*ABOUT THIS EXERCISE*.
The lines running from the one that contains "focal_35mm: 239" to the end of the records below are what to reproduce, exactly and without pictures.

*MATERIAL FOR THE TASK*.
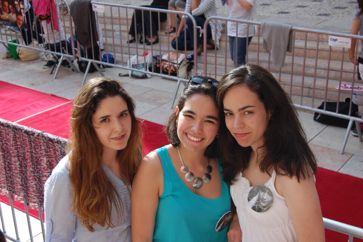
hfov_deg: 38.9
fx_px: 514
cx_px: 182
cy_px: 121
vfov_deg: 26.5
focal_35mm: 51
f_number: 6.3
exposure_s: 1/160
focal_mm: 34
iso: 200
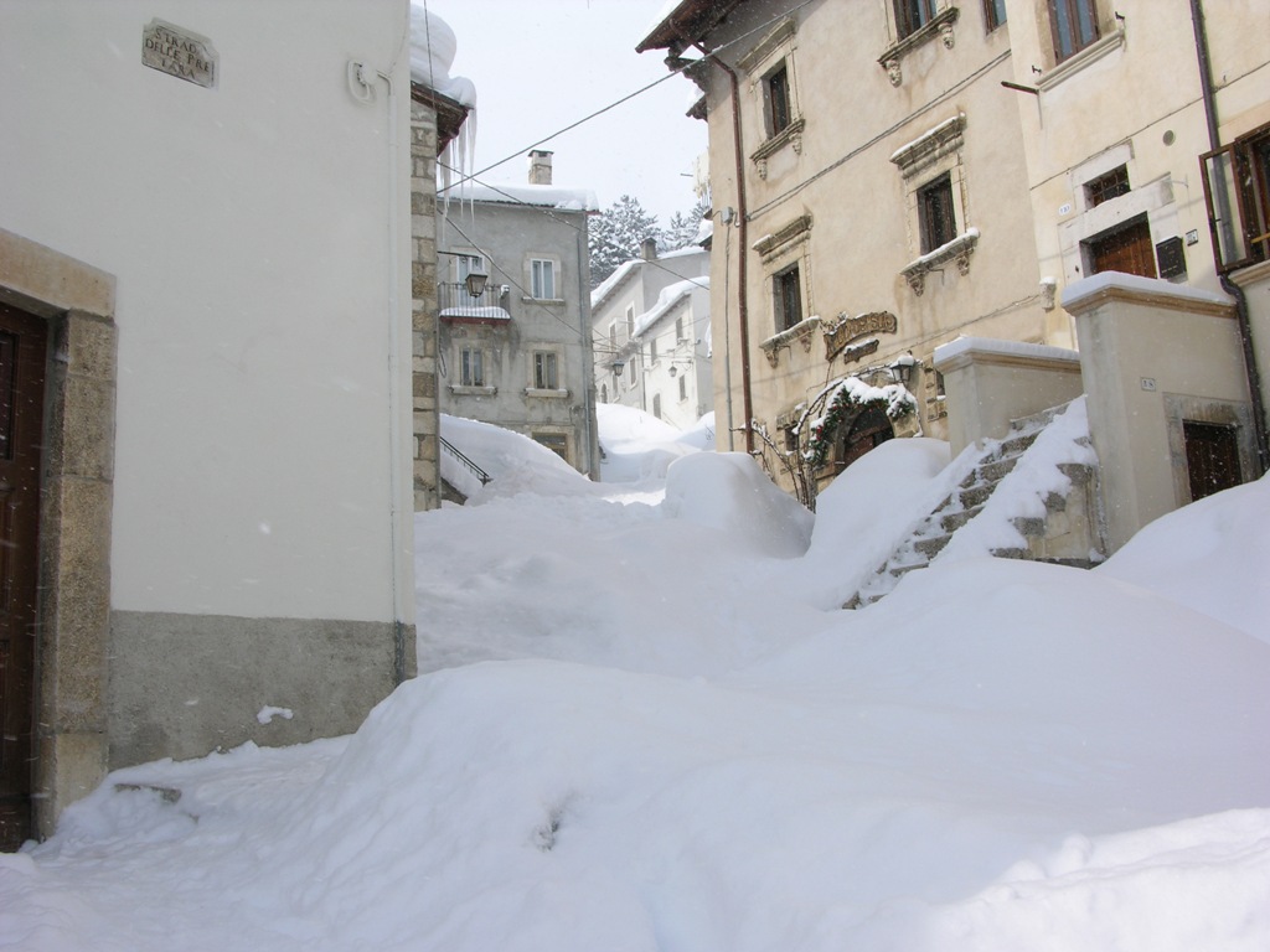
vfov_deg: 40.7
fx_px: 1284
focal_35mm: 35
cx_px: 635
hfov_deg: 52.6
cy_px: 476
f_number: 7.1
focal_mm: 8.9
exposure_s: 1/320
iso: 50
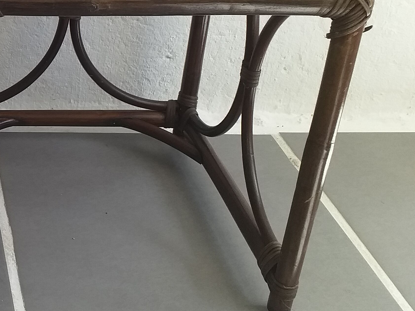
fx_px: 791
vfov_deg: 22.1
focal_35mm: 66
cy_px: 78
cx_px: -90
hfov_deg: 26.1
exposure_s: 1/105
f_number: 1.9
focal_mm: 3.6
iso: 40
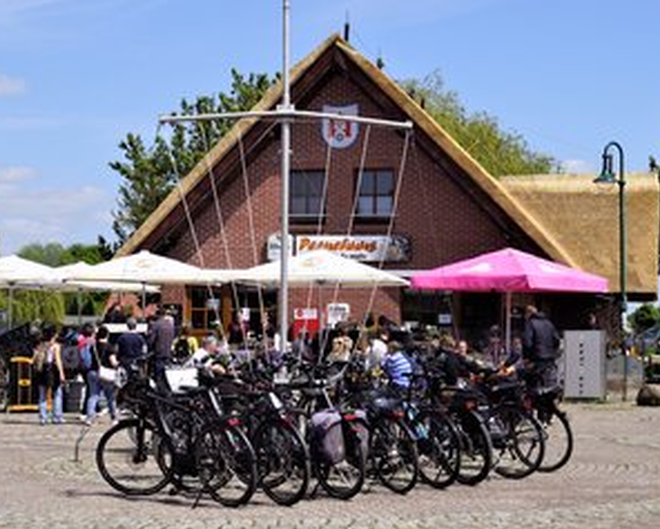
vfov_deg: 26.7
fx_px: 1114
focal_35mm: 57
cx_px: 310
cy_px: 280
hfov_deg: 33.0
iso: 100
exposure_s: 1/250
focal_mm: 30
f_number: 11
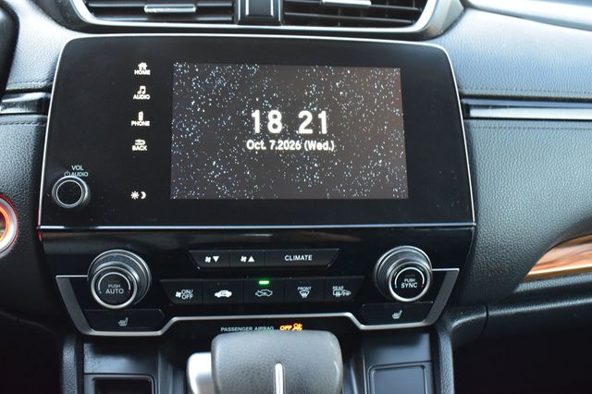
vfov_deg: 36.8
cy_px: 197
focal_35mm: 36
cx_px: 296
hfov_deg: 53.2
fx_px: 592
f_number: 6.3
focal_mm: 24
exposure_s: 1/15
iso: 1400
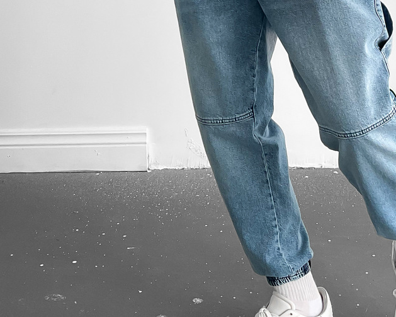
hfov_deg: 26.3
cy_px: -81
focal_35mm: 72
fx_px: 844
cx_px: 254
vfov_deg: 19.8
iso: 25
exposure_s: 1/120
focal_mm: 3
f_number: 1.8
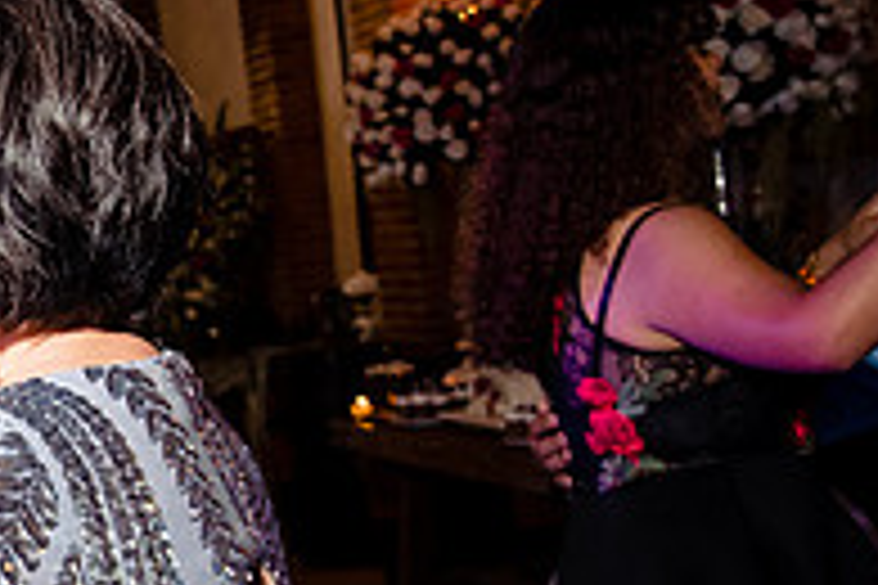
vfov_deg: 13.1
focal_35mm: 104
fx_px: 2536
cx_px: -401
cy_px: 524
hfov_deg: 17.8
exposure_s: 1/60
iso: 2000
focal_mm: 35
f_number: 7.1
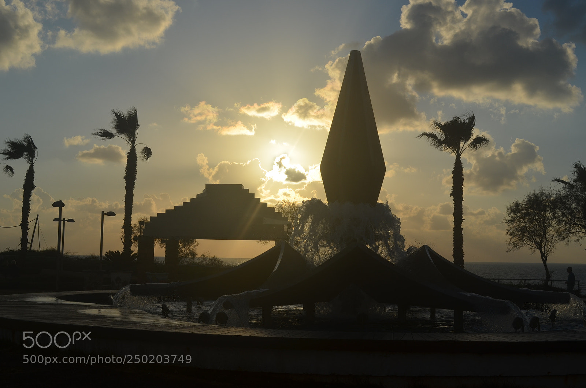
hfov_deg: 37.9
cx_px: 293
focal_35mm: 52
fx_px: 853
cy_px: 194
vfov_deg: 25.6
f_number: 13
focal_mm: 35
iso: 100
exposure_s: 1/640
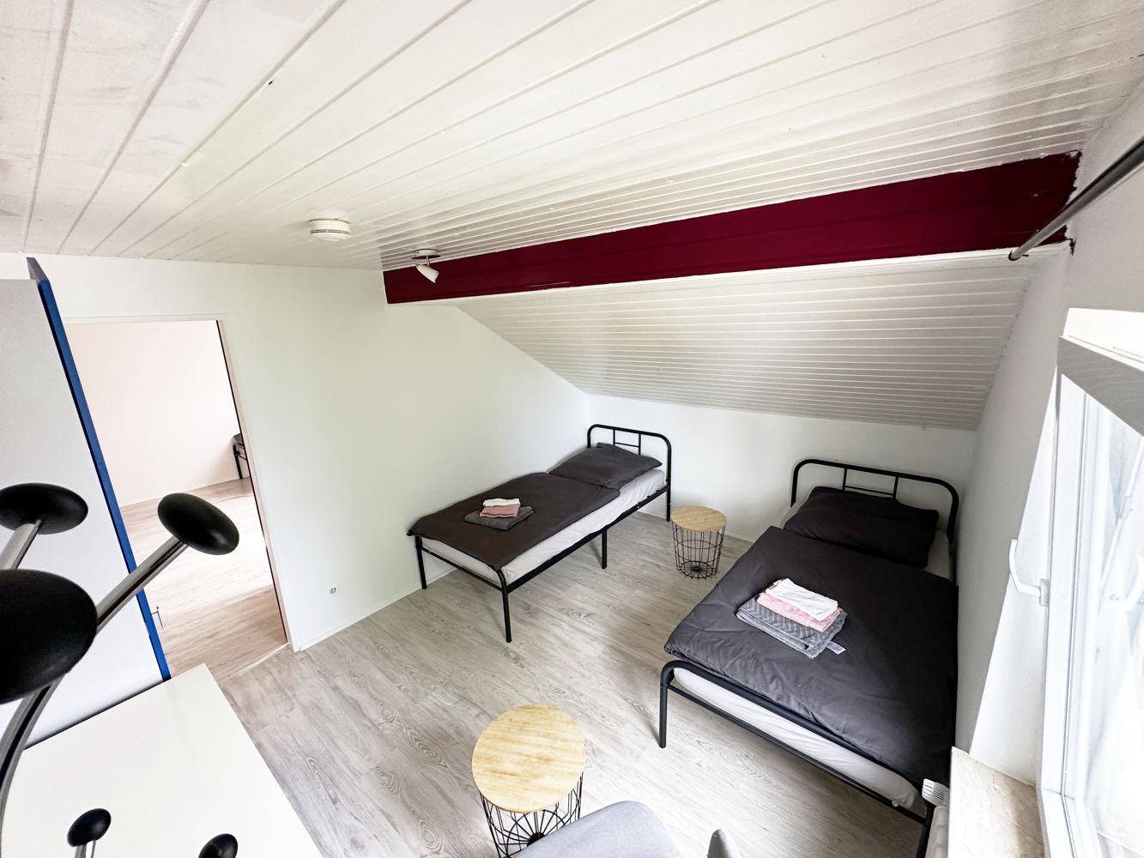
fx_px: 463
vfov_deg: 85.7
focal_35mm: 14
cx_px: 572
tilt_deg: -13.3
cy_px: 429
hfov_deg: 102.1
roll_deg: +2.6
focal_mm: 2.22
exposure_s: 1/99
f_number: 2.2
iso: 200
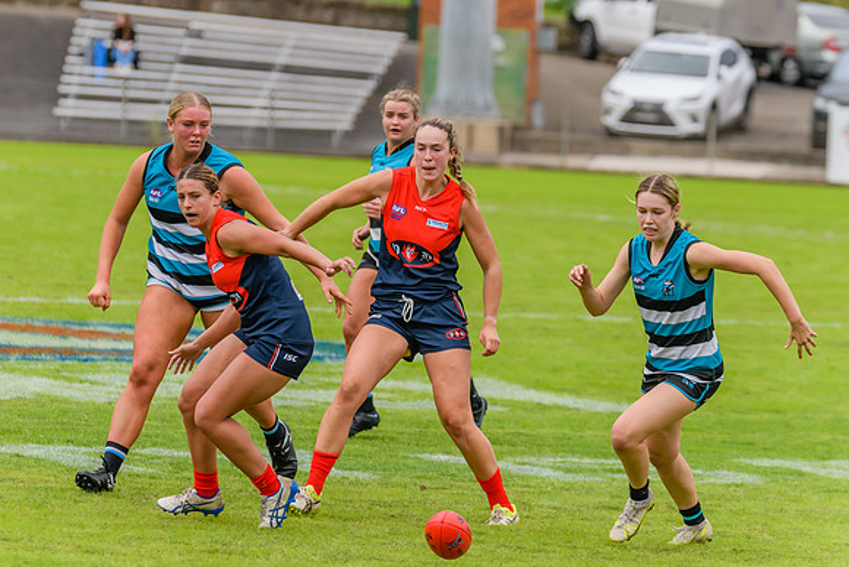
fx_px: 8784
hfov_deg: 5.5
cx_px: 381
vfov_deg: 3.7
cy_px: 207
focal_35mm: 372
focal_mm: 290
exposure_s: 1/1600
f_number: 6.3
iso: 800
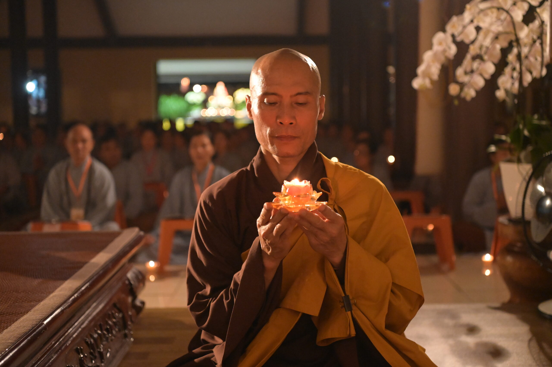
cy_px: 184
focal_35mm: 50
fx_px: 766
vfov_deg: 27.0
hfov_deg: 39.6
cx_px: 276
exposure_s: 1/100
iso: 10000
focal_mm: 50
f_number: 2.8
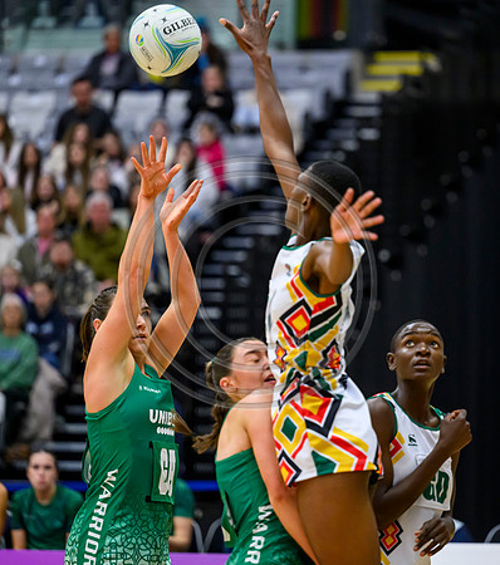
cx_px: 331
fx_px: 4014
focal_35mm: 230
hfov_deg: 7.1
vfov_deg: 8.1
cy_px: 282
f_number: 2.8
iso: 4000
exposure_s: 1/1000
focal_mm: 170
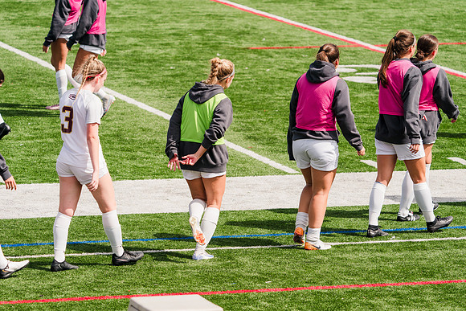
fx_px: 3094
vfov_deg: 5.8
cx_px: 233
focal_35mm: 239
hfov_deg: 8.6
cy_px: 156
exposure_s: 1/1600
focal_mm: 239
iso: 320
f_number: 5.6
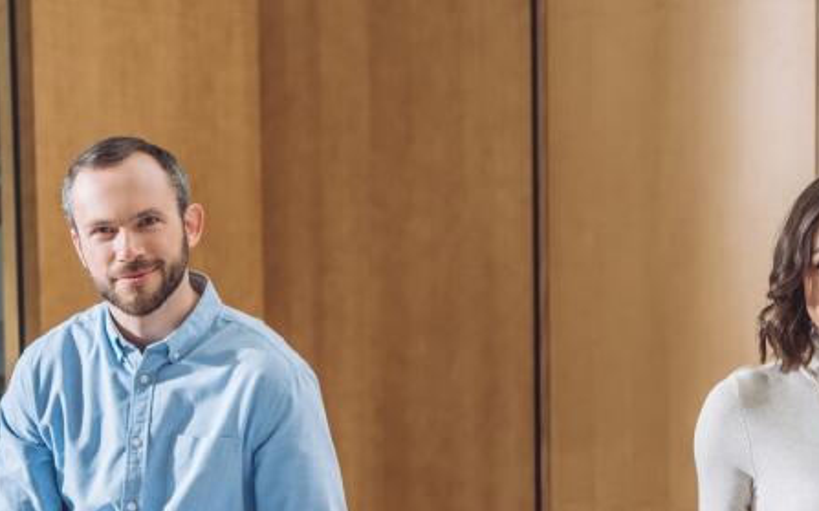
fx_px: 2811
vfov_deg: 10.3
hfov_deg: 16.6
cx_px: 475
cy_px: 527
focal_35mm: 126
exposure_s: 1/200
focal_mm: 46
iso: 100
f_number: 3.5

*EXERCISE ANSWER*.
focal_35mm: 239
hfov_deg: 8.6
cy_px: 156
exposure_s: 1/1600
focal_mm: 239
iso: 320
f_number: 5.6
fx_px: 2811
vfov_deg: 10.3
hfov_deg: 16.6
cx_px: 475
cy_px: 527
focal_35mm: 126
exposure_s: 1/200
focal_mm: 46
iso: 100
f_number: 3.5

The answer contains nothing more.